Das englische T-Modell

In den 1920er-Jahren war die Zeit reif für die ersten Schritte in Richtung „Massenmotorisierung“. Tatsächlich waren allerdings auch Kleinwagen in dieser Zeit noch Luxusgüter für die Reichen und Schönen. Trotzdem lag ein großes Potenzial in kleinen Automobilen, die auch für leitende Angestellte, Rechtsanwälte und andere Besserverdiener erschwinglich waren. Herbert Austin traf hier 1922 mit der zweiten Generation des Austin 7 voll ins Schwarze.

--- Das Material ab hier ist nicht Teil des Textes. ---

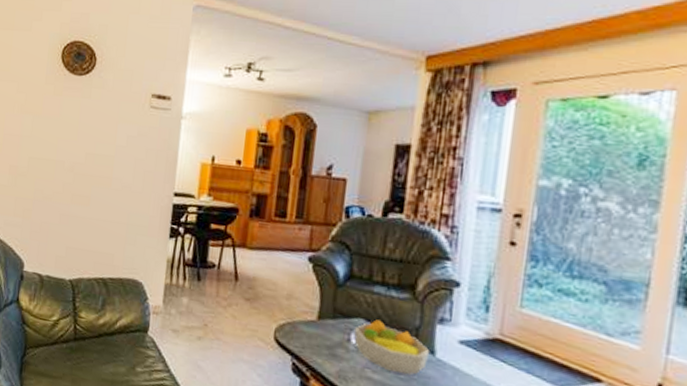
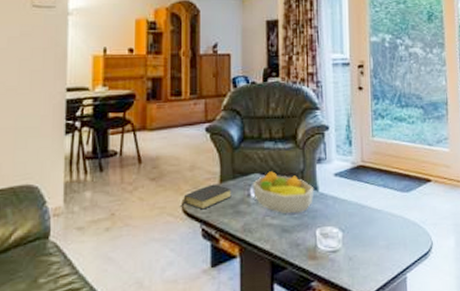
bible: none [271,318,330,344] -> present [179,184,232,210]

Der spartanische, robuste und langlebige Kleinwagen mit etwa 10 PS und knapp 800 Kubikzentimetern Hubraum motorisierte nicht nur die britische Automobilindustrie. Europaweit wurden Lizenzversionen des Austin 7 produziert. Das deutsche Lizenzprodukt hieß Dixi und wurde in Eisenach gebaut. 1929 kaufte ein Motorrad- und Flugmotorenhersteller aus München diese Produktion. Aus dem Austin 7 war erst der Dixi und dann der erste BMW geworden. Der Austin 7 war eines der erfolgreichsten Fahrzeuge seiner Zeit und erhielt den anerkennenden Kosenamen „englisches T-Modell“.

Der erste exklusive englische Ford

Ford selbst hatte 1919 das Werk in Trafford Park vergrößert. 41 Prozent aller in Großbritannien zugelassenen Automobile waren in diesem Jahr Fords. Das Werk in Trafford Park wurde zunehmend zu klein. Außerdem suchte Ford einen besser erschlossenen Standort. Deshalb baute man 1929 ein neues Werk in Dagenham (Essex). Es lag östlich von London direkt an der Themse und war bei seiner Eröffnung 1931 das größte Automobilmontagewerk Europas.

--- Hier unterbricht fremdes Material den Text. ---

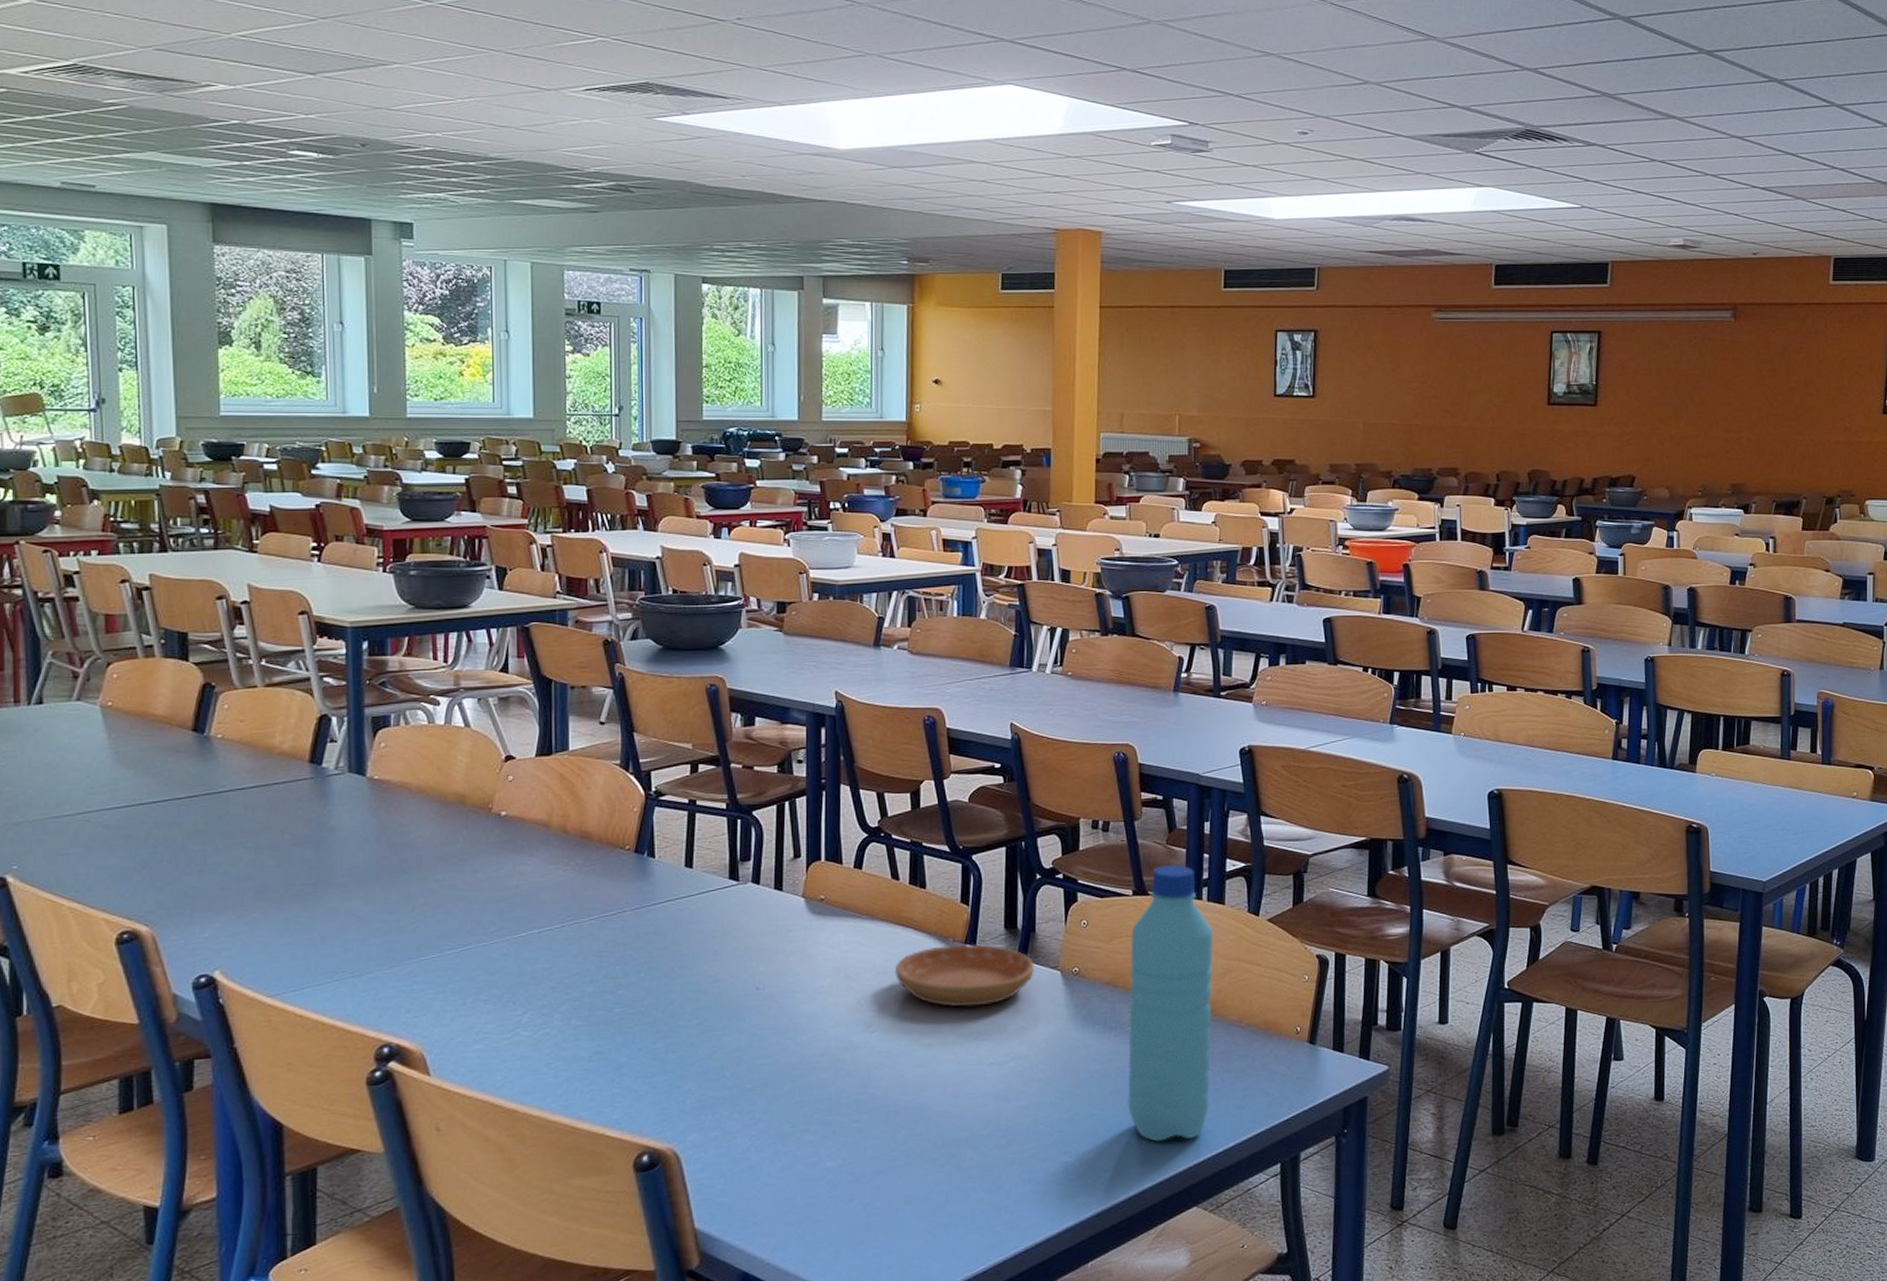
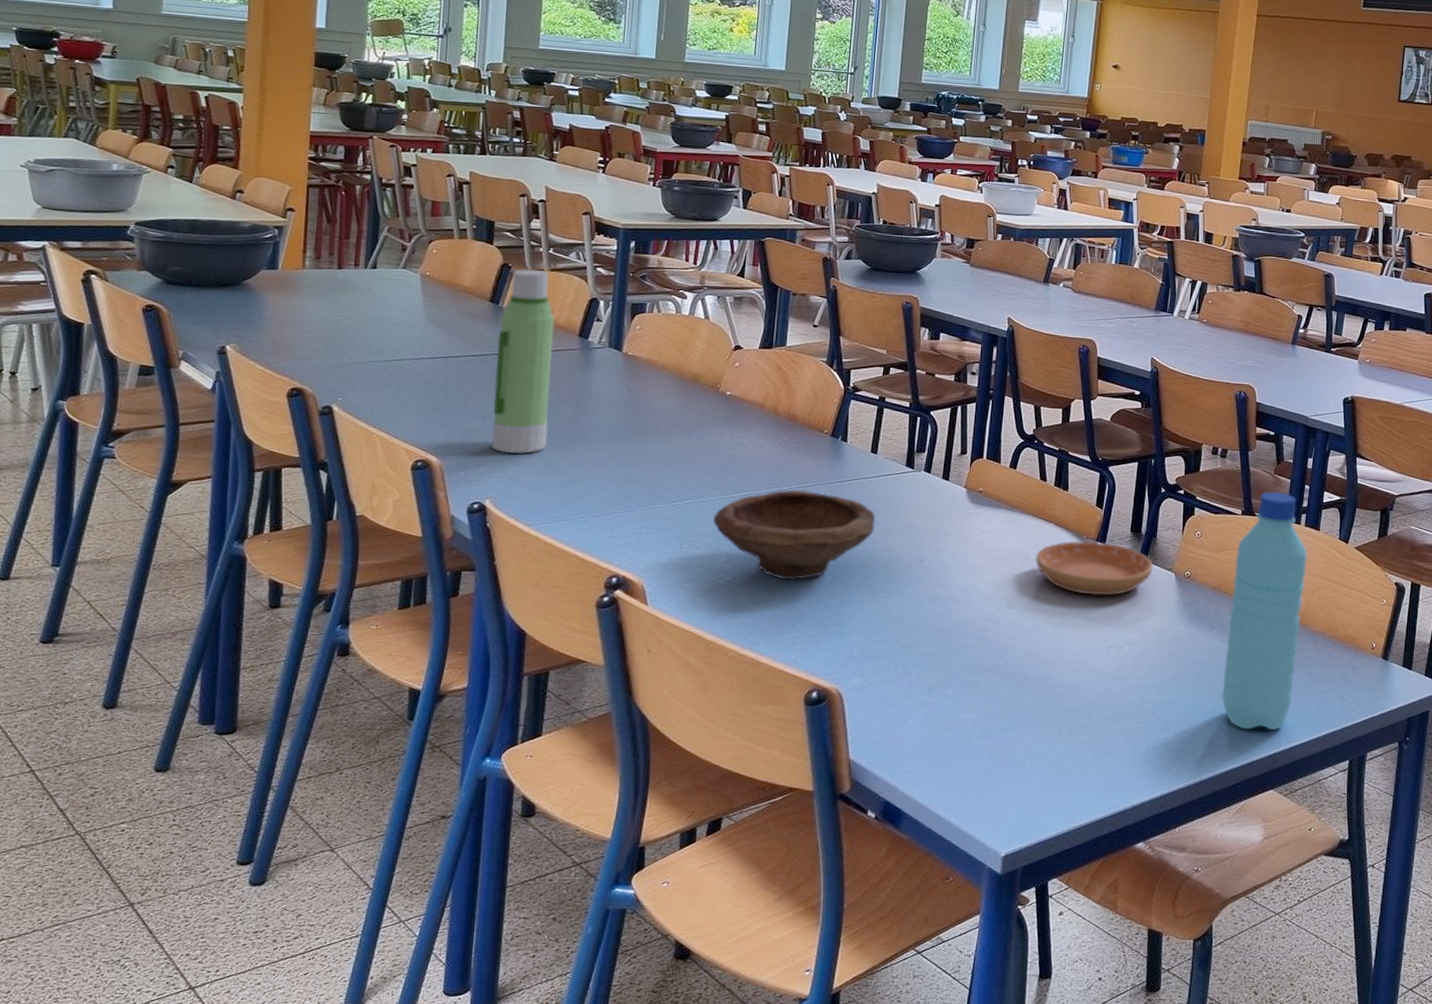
water bottle: none [208,686,285,913] -> present [491,268,555,455]
bowl: none [500,919,698,1028] -> present [713,489,876,580]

In der Wirtschaftskrise war das Modell A aktuell (gleicher Name, aber nicht zu verwechseln mit dem Ur-Ford von 1903), das einigen noch aus der Serie „Die Waltons“ im Gedächtnis sein dürfte, deren Vorspann mit dem Hupen eines Modell-A-Pickups begann. Das Modell A erwies sich als zu groß und zu teuer für die schwierigen Zeiten. Deshalb wurde mit dem Modell Y erstmals ein spezielles Ford-Modell für Großbritannien mit 933 cm3 Hubraum aufgelegt. Es wurde ein Riesenerfolg und festigte Fords Stellung als größter Automobilproduzent Großbritanniens.

Von hoher Qualität, aber nicht rentabel

Vauxhall nahm nach dem Ersten Weltkrieg die Produktion des „Prinz-Heinrich-Wagens“ wieder auf, der in mehreren Generationen verbessert wurde. Dieser Wagen wurde zu einem Sinnbild für englische Sportwagenkultur. Die Marke Vauxhall hatte in den 1920er-Jahren einen ähnlichen Stellenwert wie Alfa-Romeo, Mercedes und Delage. Doch auch Vauxhall hatte Probleme, wirtschaftlich zu arbeiten. Die Produktion war zwar von hoher Qualität, aber nicht rentabel.